= Prompt 1 =
Reproduce the stretch from "Advanced Variable Subclasses" through "to implement them." in the Advanced Variable Subclasses section, unchanged.
= Prompt 2 =
According to the Advanced Variable Subclasses section, which kinds of operations can be performed on the BookTitle variable?

= Quoted passage =
┄┄┄┄┄┄

Advanced Variable Subclasses

Once you know the Booleano functions and variables (not the same as Python functions and variables), it’s time to implement them.

If, for example, you have a bookstore, you may need the variables to represent the following:

• The title of a book.
• The amount of pages in a book.
• The author(s) of a book.

You could define them as follows:

from booleano.operations import Variable

class BookTitle(Variable):
    """
    Booleano variable that represents the title of a book.

    """

    # We can perform equality (==, !=) and membership operations on the
    # name of a book:
    operations = set(["equality", "membership"])

    def equals(self, value, context):
        """
        Check if ``value`` is the title of the book.

        Comparison is case-insensitive.

        """
        actual_book_title = context['title'].lower()
        other_book_title = value.lower()
        return actual_book_title == other_book_title

    def belongs_to(self, value, context):
        """

┄┄┄┄┄┄

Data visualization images
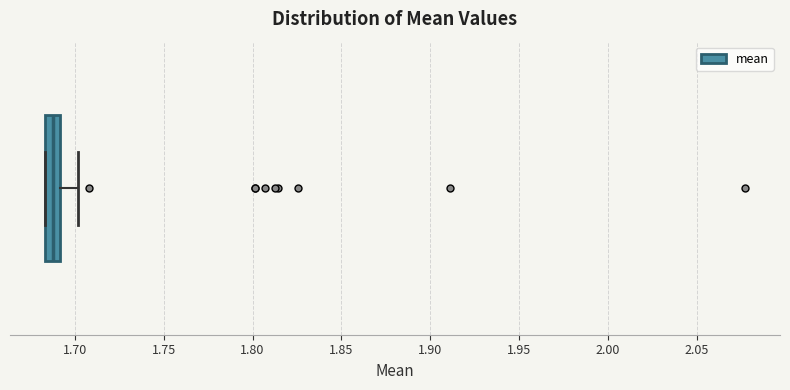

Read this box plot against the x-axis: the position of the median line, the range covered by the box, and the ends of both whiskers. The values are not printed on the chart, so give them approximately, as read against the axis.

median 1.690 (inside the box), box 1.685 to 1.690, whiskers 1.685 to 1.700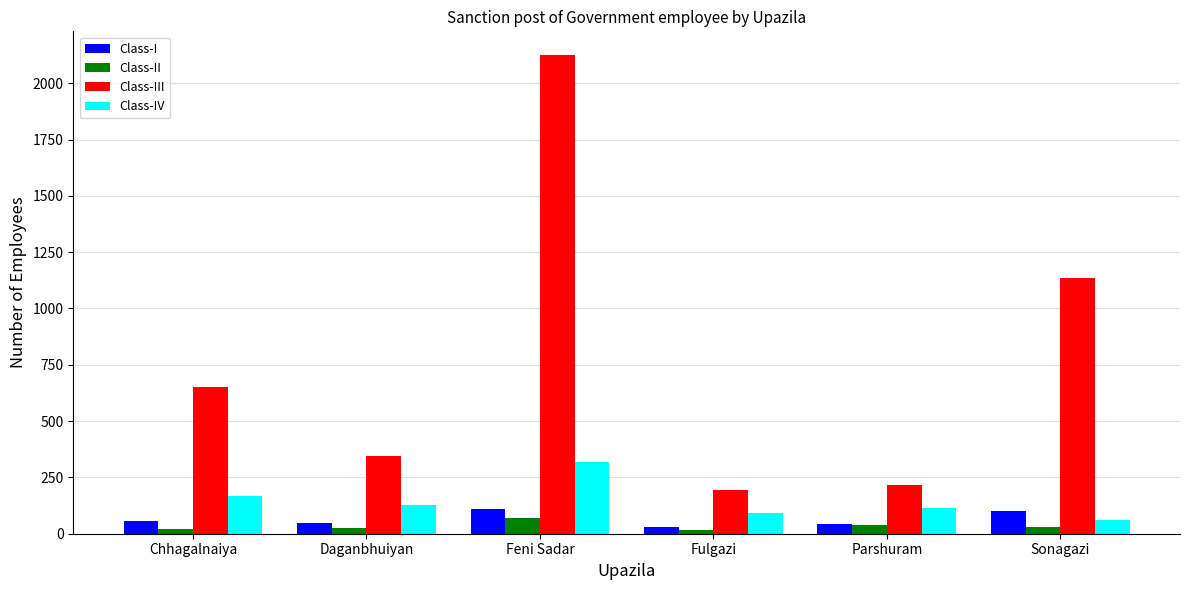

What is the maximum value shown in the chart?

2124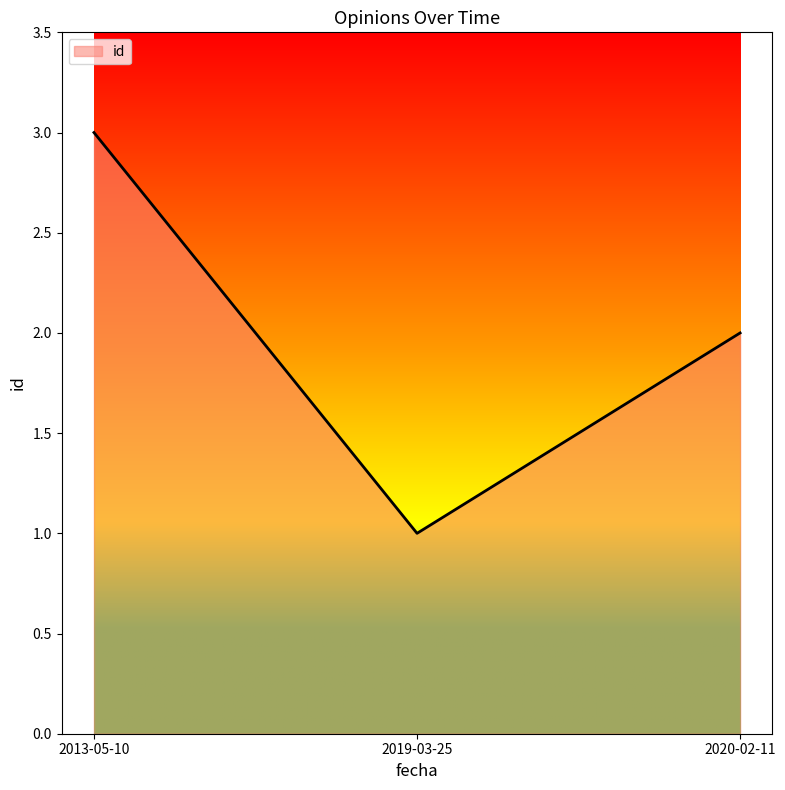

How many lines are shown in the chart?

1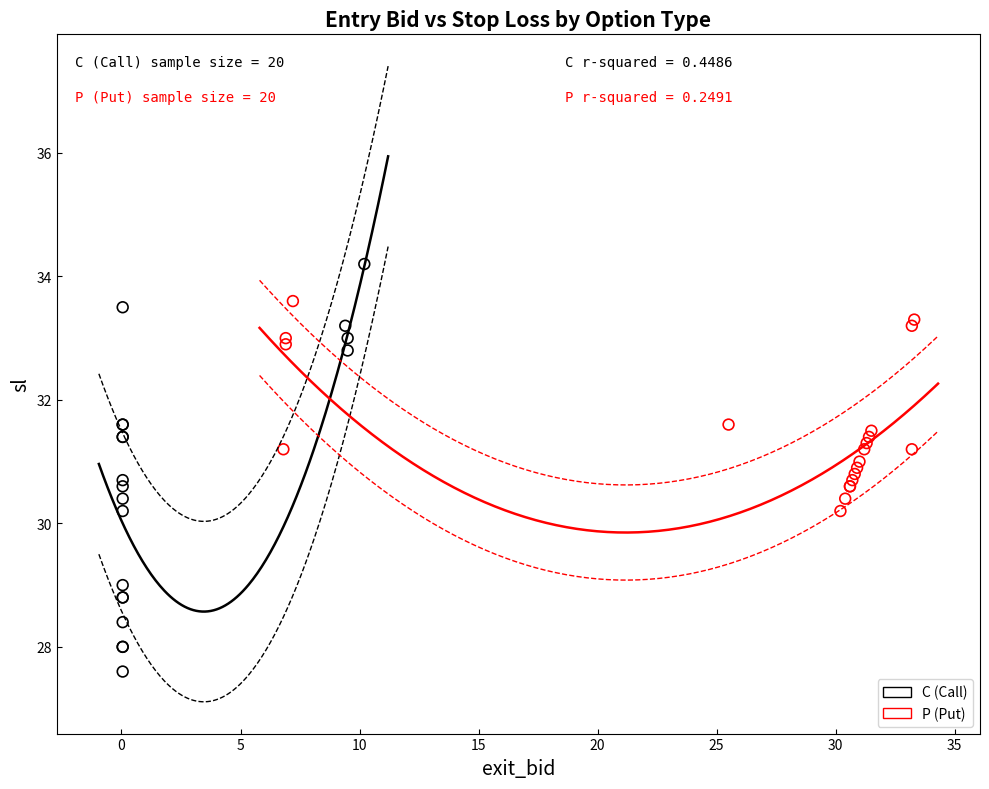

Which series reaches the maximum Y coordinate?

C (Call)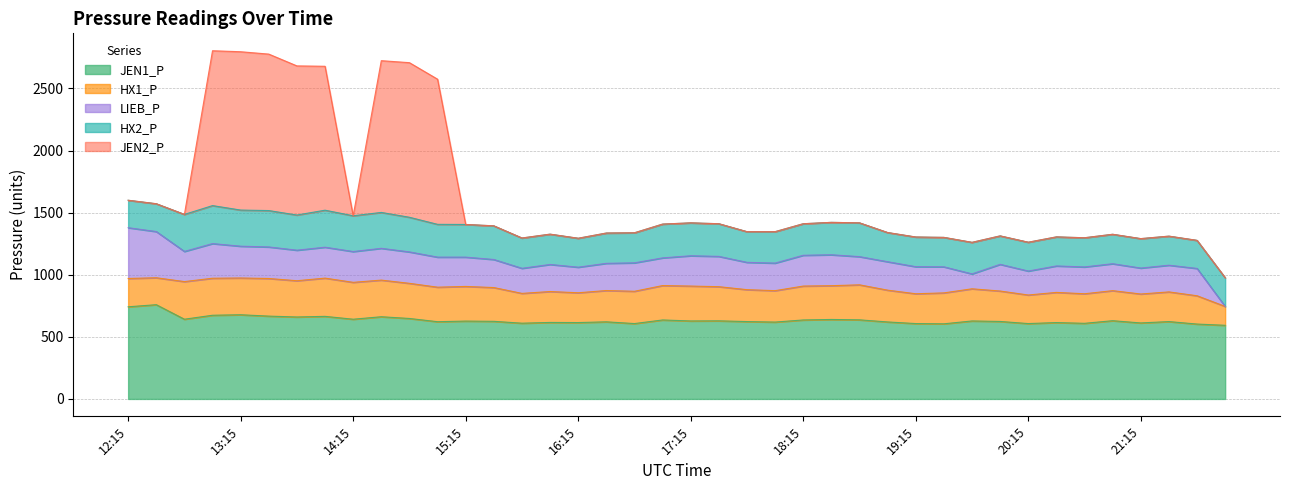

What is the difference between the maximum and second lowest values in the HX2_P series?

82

┄┄┄┄┄┄

= Task result 1 =
Advanced Variable Subclasses

Once you know the Booleano functions and variables (not the same as Python functions and variables), it’s time to implement them.

= Task result 2 =
Equality operations (== and !=) and membership operations.